MultiNet学习——KittiBox training processing

KittiBox training processing

源码

Box (Detection) training的网络框架

preparation

未设置的系统变量采用了默认值

import tensorvision.train as train  
import tensorvision.utils as utils  
No environment variable 'TV_PLUGIN_DIR' found. Set to '/home/keysen/tv-plugins'.
No environment variable 'TV_STEP_SHOW' found. Set to '50'.
No environment variable 'TV_STEP_EVAL' found. Set to '250'.
No environment variable 'TV_STEP_WRITE' found. Set to '1000'.
No environment variable 'TV_MAX_KEEP' found. Set to '10'.
No environment variable 'TV_STEP_STR' found. Set to 'Step {step}/{total_steps}: loss = {loss_value:.2f}; lr = {lr_value:.2e}; {sec_per_batch:.3f} sec (per Batch); {examples_per_sec:.1f} imgs/sec'.

预定义flags

  • ‘name’ : None
  • ‘project’ : None
  • ‘save’ : Ture, ‘是否保存the run, 输出保存在文件夹 TV_DIR_RUNS/debug’
  • ‘hypes’ : ‘hypes/kittiBox.json’ ‘存储模型参数’

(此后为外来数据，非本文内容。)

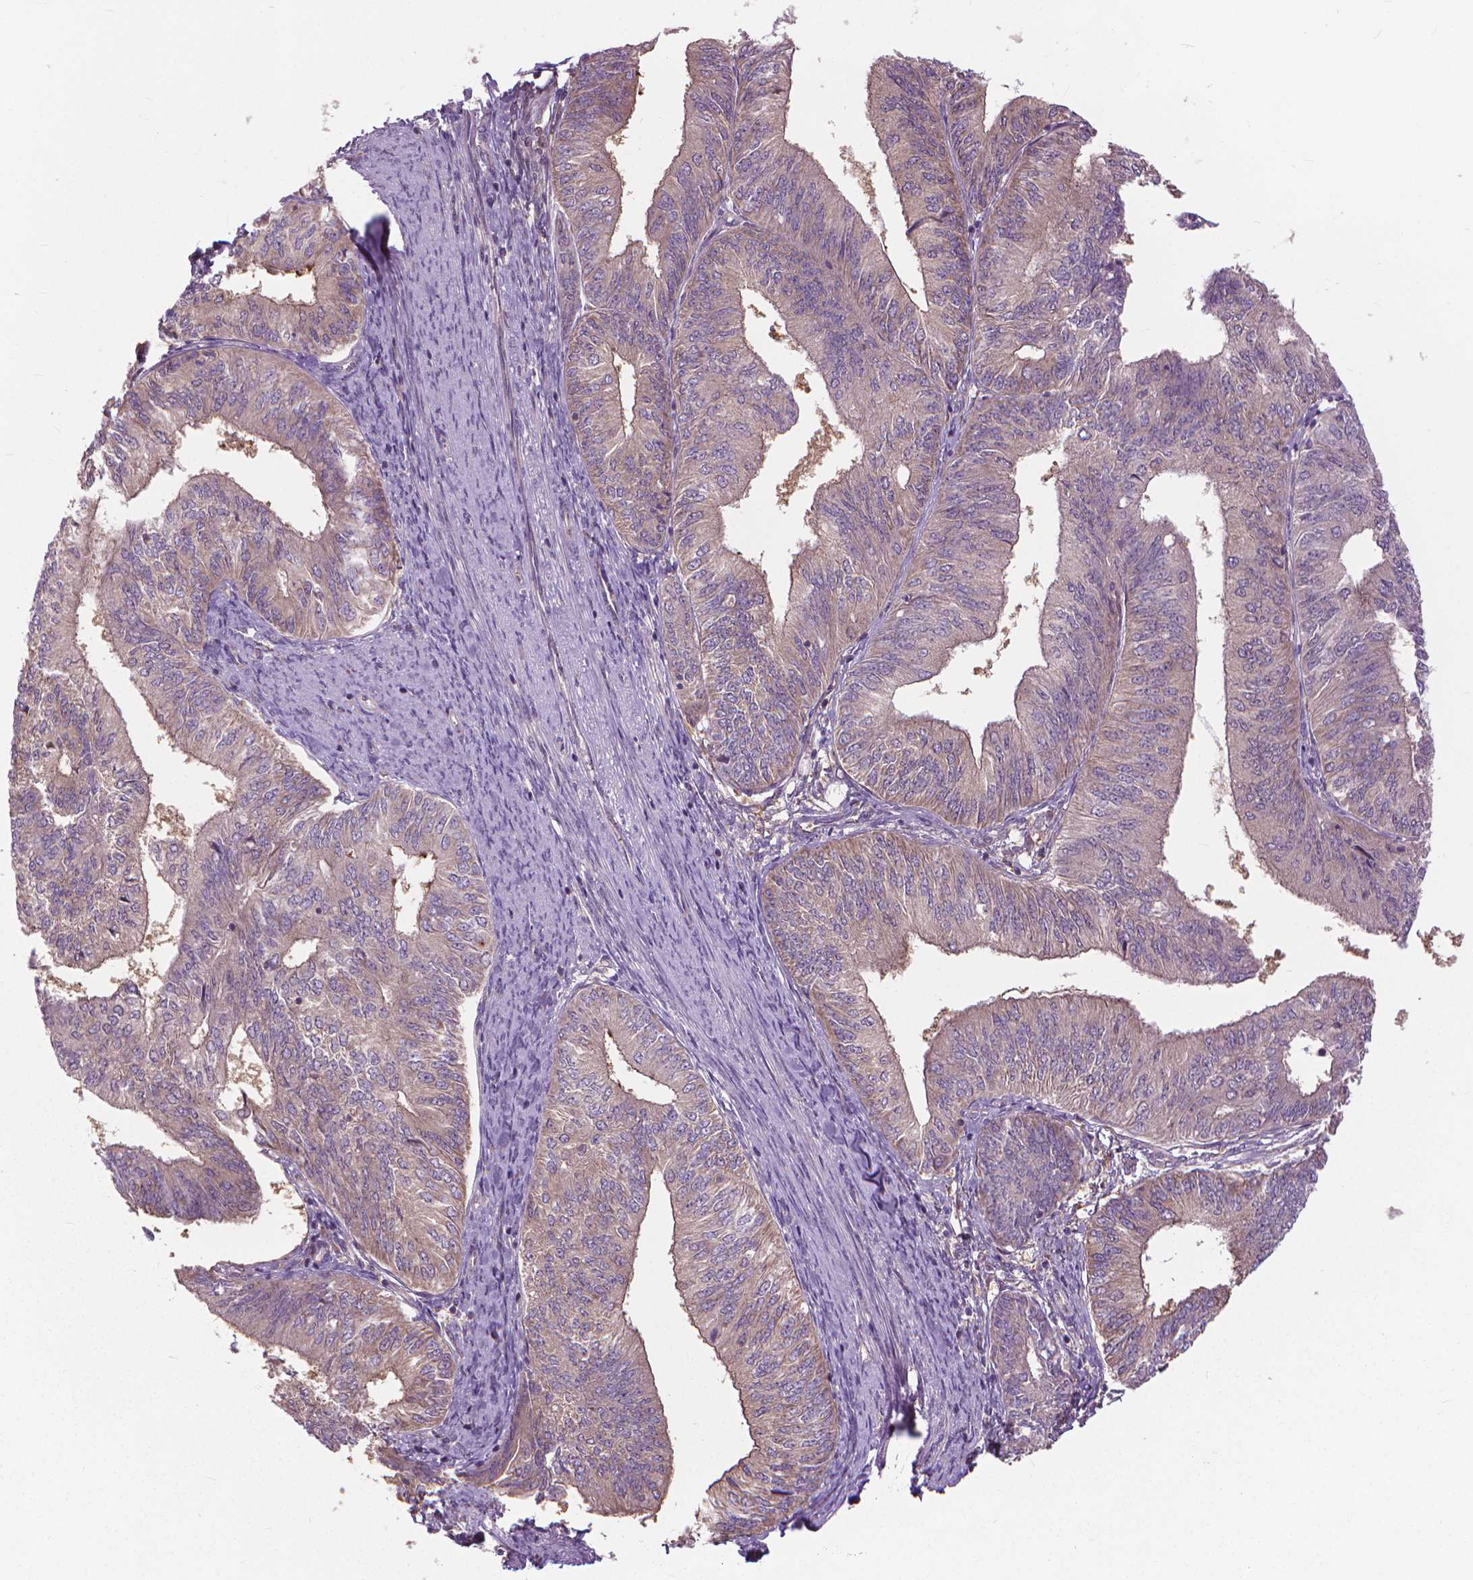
{"staining": {"intensity": "weak", "quantity": "<25%", "location": "cytoplasmic/membranous"}, "tissue": "endometrial cancer", "cell_type": "Tumor cells", "image_type": "cancer", "snomed": [{"axis": "morphology", "description": "Adenocarcinoma, NOS"}, {"axis": "topography", "description": "Endometrium"}], "caption": "Endometrial cancer (adenocarcinoma) was stained to show a protein in brown. There is no significant expression in tumor cells.", "gene": "NUDT1", "patient": {"sex": "female", "age": 58}}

导入KittiBox.json, 添加 ‘dirs’ 属性

hypes = json.load(f)
...
utils.set_dirs(hypes, tf.app.flags.FLAGS.hypes)#创建三个路径
...
train.initialize_training_folder(hypes)#在路径为RUNS/kittiBox../model_files下面添加文件,创建一个image文件夹和一个输出日志文件
"dirs": {
    "base_path": "/home/keysen/lingck/KittiBox/hypes", 
    "data_dir": "/home/keysen/lingck/KittiBox/hypes/../DATA", 
    "files_dir": "model_files", 
    "image_dir": "/home/keysen/lingck/KittiBox/hypes/../RUNS/kittiBox_2017_05_12_16.53/images", 
    "output_dir": "/home/keysen/lingck/KittiBox/hypes/../RUNS/kittiBox_2017_05_12_16.53"
  }   

输出文件保存

  • RUNS/KittiBox_date_/images :
  • RUNS/KittiBox_date_/model_files :
    • architecure.py
    • data_input.py
    • eval.py
    • hypes.py
    • objective.py
    • solver.py
  • RUNS/KittiBox_date_/output.log

Do Training

加载models_files中的文件,返回各文件句柄

modules = utils.load_modules_from_hypes(hypes) #加载几个训练相关的PY文件

modules

  • [‘input’] : ../inputs/Kitti_input.py
  • [‘arch’] : ../encoder/vgg.py
  • [‘objective’] : ../decoder/fastBox.py
  • [‘solver’] : ../optimizer/generic_optimizer.py
  • [‘eval’] : ../evals/kitti_eval.py

队列queue

属性

types : tf.float32  
grid_size : 39*12  
shapes = (  
    # image
    [384,1248,3],  
    # labels
    [12,39],# confidences  
    [12,39,4],# boxes  
    [12,39]$ mask  
)  
容量capacity : 30  

创建队列

queue = tf.FIFOQueue(capacity=capacity, dtypes=dtypes, shapes=shapes) #创建一个队列,队列长度为30,每个位置的shape是“shapes”

基于model_files创建tf流图

tv_graph = core.build_training_graph(hypes, queue, modules)

STEPS_1 input_image 的预变换

操作:从队列中取hypes[‘batch_size’]个成员,并对每个成员中的image元素进行了亮度和对比度的调整,返回image,labels(confidences, boxes, mask)对象

image, confidences, boxes, mask = q.dequeue_many(hypes['batch_size']) #从队列中移出5个元素batch_size=5
image = tf.image.random_brightness(image, max_delta=30) ##随机亮度变换
image = tf.image.random_contrast(image, lower=0.75, upper=1.25) #随机对比度变换

STEPS_2 build encoder-VGGNet

操作:构建完整的VGG16Net,用已训练的VGGNet模型为框架

logits = encoder.inference(hypes, image, train=True) #构架网络
...
    vgg_fcn = fcn8_vgg.FCN8VGG(vgg16_npy_path=vgg16_npy_path)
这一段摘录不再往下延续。